(Data items)
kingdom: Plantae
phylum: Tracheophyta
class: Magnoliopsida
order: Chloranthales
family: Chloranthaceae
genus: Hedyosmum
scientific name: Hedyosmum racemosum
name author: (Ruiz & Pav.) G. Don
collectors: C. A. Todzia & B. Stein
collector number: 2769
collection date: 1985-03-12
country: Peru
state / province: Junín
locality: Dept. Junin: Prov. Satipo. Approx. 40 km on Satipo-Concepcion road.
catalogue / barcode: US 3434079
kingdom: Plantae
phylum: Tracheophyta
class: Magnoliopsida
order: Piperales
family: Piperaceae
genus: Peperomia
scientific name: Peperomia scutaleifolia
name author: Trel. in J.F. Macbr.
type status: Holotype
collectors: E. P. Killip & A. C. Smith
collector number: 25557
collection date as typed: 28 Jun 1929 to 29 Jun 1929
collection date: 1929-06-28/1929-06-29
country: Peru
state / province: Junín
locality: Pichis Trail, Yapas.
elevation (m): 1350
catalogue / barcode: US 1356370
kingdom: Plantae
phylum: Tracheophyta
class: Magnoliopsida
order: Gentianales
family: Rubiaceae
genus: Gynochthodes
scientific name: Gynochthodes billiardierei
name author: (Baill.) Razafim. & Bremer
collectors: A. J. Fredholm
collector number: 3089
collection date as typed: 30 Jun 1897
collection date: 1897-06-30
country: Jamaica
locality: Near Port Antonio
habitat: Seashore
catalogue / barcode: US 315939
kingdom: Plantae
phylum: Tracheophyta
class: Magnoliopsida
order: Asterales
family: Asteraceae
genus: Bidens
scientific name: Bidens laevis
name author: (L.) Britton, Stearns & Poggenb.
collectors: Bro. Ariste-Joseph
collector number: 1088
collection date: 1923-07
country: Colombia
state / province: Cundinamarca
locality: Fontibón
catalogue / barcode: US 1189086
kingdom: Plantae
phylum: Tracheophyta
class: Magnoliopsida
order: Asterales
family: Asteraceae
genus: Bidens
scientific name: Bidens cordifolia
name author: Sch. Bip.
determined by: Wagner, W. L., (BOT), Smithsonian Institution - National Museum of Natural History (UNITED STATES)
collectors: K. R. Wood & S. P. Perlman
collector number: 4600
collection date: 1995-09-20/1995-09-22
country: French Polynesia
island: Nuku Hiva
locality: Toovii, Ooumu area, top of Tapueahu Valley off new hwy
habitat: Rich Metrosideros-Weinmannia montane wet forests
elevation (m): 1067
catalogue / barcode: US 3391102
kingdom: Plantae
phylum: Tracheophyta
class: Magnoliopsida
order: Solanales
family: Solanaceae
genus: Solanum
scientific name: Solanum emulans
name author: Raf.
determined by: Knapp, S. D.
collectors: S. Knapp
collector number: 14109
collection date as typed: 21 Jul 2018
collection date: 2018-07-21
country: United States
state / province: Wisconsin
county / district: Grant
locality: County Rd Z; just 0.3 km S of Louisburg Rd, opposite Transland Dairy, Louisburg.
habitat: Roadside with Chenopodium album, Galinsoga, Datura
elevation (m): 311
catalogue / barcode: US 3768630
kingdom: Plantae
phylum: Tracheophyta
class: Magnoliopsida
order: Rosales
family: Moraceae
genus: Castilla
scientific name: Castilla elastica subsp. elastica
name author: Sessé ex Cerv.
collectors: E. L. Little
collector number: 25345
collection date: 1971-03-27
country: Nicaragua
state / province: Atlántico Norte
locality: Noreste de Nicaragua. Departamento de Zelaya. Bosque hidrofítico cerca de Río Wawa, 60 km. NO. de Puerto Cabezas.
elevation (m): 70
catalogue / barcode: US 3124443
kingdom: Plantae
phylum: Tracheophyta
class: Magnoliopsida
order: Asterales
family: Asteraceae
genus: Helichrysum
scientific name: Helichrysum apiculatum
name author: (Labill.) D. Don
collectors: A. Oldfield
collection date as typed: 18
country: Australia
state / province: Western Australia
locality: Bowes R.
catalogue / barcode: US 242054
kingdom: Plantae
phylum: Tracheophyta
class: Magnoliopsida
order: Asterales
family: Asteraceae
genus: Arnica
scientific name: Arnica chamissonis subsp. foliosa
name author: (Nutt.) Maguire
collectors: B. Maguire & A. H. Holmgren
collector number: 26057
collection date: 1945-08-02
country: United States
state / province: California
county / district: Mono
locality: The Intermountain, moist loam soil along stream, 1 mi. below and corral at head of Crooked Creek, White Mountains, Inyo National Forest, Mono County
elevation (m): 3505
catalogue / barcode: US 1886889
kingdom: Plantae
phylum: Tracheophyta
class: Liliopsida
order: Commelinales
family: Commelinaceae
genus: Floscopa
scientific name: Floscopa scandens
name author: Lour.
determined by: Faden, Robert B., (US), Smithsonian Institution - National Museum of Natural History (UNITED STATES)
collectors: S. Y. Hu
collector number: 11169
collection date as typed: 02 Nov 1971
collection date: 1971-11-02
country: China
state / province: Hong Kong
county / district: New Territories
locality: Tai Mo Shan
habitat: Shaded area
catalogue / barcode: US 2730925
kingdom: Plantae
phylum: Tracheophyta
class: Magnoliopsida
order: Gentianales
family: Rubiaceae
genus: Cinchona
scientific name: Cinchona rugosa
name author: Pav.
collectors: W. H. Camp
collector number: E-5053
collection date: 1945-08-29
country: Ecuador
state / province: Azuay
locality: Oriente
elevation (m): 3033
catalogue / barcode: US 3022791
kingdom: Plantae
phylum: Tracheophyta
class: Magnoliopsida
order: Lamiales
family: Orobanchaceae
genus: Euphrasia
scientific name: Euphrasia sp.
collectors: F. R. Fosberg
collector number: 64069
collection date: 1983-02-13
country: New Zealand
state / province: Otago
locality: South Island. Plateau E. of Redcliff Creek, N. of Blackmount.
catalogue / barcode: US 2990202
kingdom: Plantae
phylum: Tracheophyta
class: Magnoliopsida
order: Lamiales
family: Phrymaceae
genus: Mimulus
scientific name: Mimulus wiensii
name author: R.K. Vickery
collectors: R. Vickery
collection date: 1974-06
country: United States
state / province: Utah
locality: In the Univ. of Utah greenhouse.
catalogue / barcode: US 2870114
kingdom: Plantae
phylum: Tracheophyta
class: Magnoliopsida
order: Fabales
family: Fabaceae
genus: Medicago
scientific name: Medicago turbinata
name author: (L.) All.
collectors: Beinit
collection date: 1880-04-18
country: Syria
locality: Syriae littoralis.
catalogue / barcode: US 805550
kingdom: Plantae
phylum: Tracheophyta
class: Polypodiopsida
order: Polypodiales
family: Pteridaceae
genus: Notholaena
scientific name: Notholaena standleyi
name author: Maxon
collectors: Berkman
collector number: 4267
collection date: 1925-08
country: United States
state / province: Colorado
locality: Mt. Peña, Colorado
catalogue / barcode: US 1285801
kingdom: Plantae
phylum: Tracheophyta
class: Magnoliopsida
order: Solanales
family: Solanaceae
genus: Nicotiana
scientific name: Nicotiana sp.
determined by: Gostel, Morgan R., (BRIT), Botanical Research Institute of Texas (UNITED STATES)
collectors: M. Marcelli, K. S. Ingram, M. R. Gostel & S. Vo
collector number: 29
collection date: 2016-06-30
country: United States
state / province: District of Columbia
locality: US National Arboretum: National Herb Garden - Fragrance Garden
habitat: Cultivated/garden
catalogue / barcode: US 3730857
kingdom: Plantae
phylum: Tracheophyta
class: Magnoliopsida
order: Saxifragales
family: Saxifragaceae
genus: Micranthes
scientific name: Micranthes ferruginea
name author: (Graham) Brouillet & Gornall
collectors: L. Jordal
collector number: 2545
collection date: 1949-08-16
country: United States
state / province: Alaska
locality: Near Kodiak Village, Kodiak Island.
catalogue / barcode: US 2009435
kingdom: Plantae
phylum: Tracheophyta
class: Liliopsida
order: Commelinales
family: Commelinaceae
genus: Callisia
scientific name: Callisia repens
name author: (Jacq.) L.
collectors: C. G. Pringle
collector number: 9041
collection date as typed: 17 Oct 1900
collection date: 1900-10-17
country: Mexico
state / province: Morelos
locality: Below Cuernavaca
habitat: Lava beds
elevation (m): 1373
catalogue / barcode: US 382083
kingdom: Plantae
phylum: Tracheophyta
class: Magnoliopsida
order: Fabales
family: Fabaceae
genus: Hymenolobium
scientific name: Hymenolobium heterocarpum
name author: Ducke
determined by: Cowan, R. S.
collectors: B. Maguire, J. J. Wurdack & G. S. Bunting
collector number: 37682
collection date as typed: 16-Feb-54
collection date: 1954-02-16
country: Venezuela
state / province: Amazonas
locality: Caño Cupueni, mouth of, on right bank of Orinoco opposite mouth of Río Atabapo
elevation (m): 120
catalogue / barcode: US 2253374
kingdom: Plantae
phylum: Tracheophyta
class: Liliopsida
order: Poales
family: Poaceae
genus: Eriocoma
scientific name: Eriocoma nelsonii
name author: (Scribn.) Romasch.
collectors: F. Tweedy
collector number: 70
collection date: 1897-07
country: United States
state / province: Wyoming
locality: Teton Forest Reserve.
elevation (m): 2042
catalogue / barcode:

### Required work:
Arrange the items as a Markdown table with the columns No. and Line. Put one line per row with its row number, and leave out blank lines. Begin at the first line of the items and stop after the line that contains "genus: Peperomia".

### Exercise solution:
| No. | Line |
|---|---|
| 1 | kingdom: Plantae |
| 2 | phylum: Tracheophyta |
| 3 | class: Magnoliopsida |
| 4 | order: Chloranthales |
| 5 | family: Chloranthaceae |
| 6 | genus: Hedyosmum |
| 7 | scientific name: Hedyosmum racemosum |
| 8 | name author: (Ruiz & Pav.) G. Don |
| 9 | collectors: C. A. Todzia & B. Stein |
| 10 | collector number: 2769 |
| 11 | collection date: 1985-03-12 |
| 12 | country: Peru |
| 13 | state / province: Junín |
| 14 | locality: Dept. Junin: Prov. Satipo. Approx. 40 km on Satipo-Concepcion road. |
| 15 | catalogue / barcode: US 3434079 |
| 16 | kingdom: Plantae |
| 17 | phylum: Tracheophyta |
| 18 | class: Magnoliopsida |
| 19 | order: Piperales |
| 20 | family: Piperaceae |
| 21 | genus: Peperomia |